20 April 1912: The death of Bram Stoker, author of the horror novel Dracula on this day in London England. Abraham "Bram" Stoker (8 November 1847 – 20 April 1912) was an Anglo-Irish novelist and short story writer. During his lifetime, he was better known as personal assistant of actor Henry Irving and business manager of the Lyceum Theatre in London, which Irving owned.

Stoker was born on 8 November 1847 at 15 Marino Crescent, Clontarf , Dublin. His parents were Abraham Stoker (1799–1876), from Dublin, and Charlotte Mathilda Blake Thornley (1818–1901), Stoker was the third of seven children. Abraham and Charlotte were members of the Church of Ireland and Bram was baptised in the local COI church.

Stoker was bedridden with an unknown illness until he started school at the age of seven, when he made a complete recovery. Of this time, Stoker wrote, "I was naturally thoughtful, and the leisure of long illness gave opportunity for many thoughts which were fruitful according to their kind in later years." He was educated in a private school run by the Rev. William Woods.


After his recovery, he grew up without further major health issues, even excelling as an athlete (he was named University Athlete) at Trinity College Dublin, which he attended from 1864 to 1870. He graduated with honours as a BA in Mathematics. He was auditor of the College Historical Society ('the Hist') and president of the University Philosophical Society, where his first paper was on "Sensationalism in Fiction and Society".

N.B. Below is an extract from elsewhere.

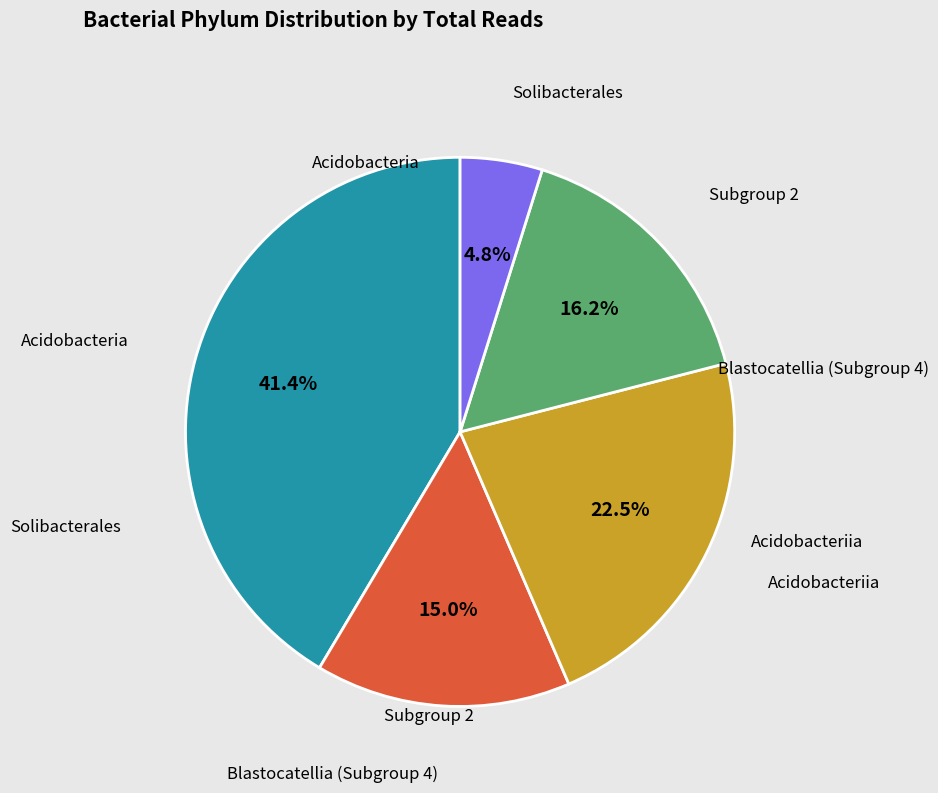

To the nearest percent, what percentage of the pie is Subgroup 2?

16%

While manager for Irving and secretary and director of London's Lyceum Theatre, he began writing novels, beginning with The Snakes Pass in 1890 and Dracula in 1897. During this period, Stoker was part of the literary staff of The Daily Telegraph in London, and wrote other fiction, including the horror novels The Lady in the Shroud (1909) and The Lair of the White Worm (1911). In 1906, after Irving's death, he published his life of Irving, which proved successful.

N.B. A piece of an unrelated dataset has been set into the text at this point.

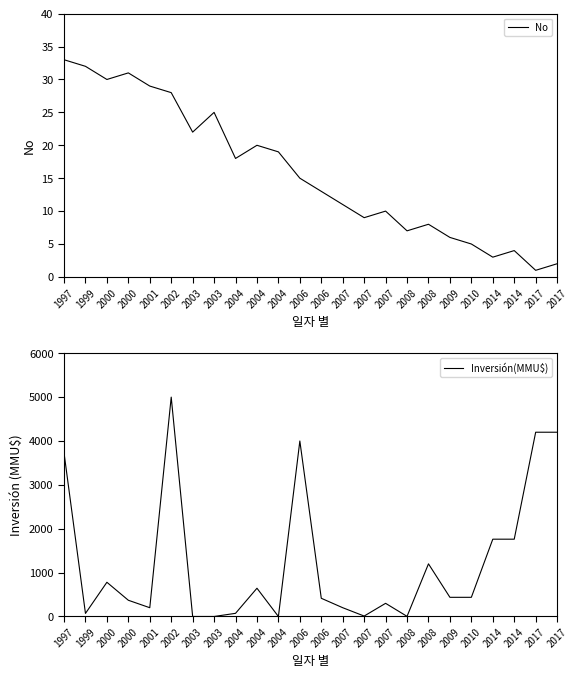

True or false: Inversión(MMU$) and No intersect in this chart.

True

Before writing Dracula, Stoker met Ármin Vámbéry who was a Hungarian writer and traveller. Dracula likely emerged from Vámbéry's dark stories of the Carpathian mountains. Stoker then spent several years researching European folklore and mythological stories of vampires . Dracula is written as a collection of realistic, but completely fictional, diary entries, telegrams, letters, ship's logs, and newspaper clippings, all of which added a level of detailed realism to his story, a skill he developed as a newspaper writer. At the time of its publication, Dracula was considered a "straightforward horror novel" based on imaginary creations of supernatural life. "It gave form to a universal fantasy . . . and became a part of popular culture."

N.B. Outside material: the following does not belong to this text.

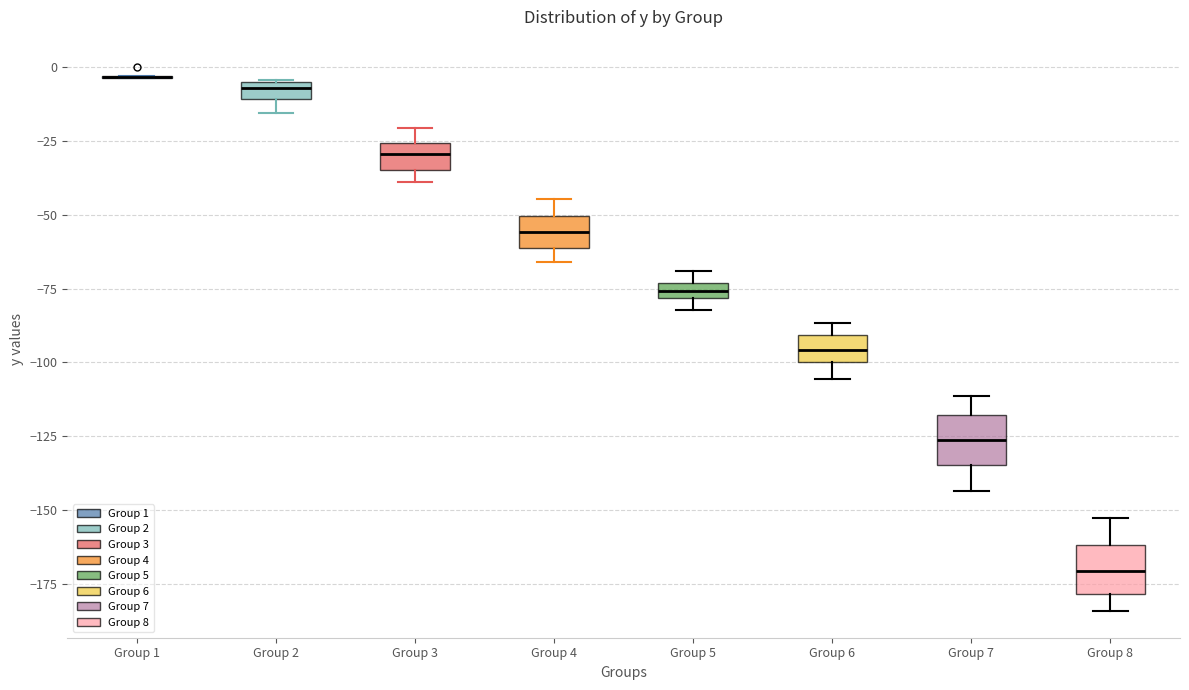

Where is the lower edge of the box for Group 5 on the y-axis? The values are not printed on the chart, so give them approximately, as read against the axis.

-80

After suffering a number of strokes, Stoker died on 20 April 1912 in London. He was cremated , and his ashes placed in a display urn at Golders Green Crematorium. After Irving Noel Stoker's death in 1961, his ashes were added to that urn. The original plan had been to keep his parents' ashes together, but after Florence Stoker's death, her ashes were scattered at the Gardens of Rest. To visit his remains at Golders Green, visitors must be escorted to the room the urn is housed in, for fear of vandalism.